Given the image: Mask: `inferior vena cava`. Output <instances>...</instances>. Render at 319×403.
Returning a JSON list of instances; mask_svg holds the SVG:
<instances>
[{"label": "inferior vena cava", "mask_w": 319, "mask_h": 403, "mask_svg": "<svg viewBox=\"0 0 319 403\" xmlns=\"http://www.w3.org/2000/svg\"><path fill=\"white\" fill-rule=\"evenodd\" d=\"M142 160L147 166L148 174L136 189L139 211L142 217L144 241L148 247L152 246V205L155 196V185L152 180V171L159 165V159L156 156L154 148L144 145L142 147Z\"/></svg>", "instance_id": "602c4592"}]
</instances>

--

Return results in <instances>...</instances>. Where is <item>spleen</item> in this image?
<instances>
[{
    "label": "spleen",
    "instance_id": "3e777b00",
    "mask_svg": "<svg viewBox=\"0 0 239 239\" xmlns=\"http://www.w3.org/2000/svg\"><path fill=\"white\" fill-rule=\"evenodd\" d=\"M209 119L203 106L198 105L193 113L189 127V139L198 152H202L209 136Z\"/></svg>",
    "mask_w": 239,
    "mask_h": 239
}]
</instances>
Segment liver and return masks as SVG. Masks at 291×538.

==

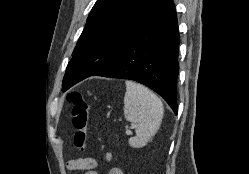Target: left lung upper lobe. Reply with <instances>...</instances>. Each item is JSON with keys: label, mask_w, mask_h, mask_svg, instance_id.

▶ **Instructions to follow**:
Convert the stretch from the line containing "Return results in" through the line containing "Segment liver and" into a Markdown table with the columns Line No. and Text. Give each line its own number and leave out any blank lines.

▶ **Response for this exercise**:
| Line No. | Text |
|---|---|
| 1 | Return results in <instances>...</instances>. Where is <item>spleen</item> in this image? |
| 2 | <instances> |
| 3 | [{ |
| 4 |     "label": "spleen", |
| 5 |     "instance_id": "3e777b00", |
| 6 |     "mask_svg": "<svg viewBox=\"0 0 239 239\" xmlns=\"http://www.w3.org/2000/svg\"><path fill=\"white\" fill-rule=\"evenodd\" d=\"M209 119L203 106L198 105L193 113L189 127V139L198 152H202L209 136Z\"/></svg>", |
| 7 |     "mask_w": 239, |
| 8 |     "mask_h": 239 |
| 9 | }] |
| 10 | </instances> |
| 11 | Segment liver and return masks as SVG. Masks at 291×538. |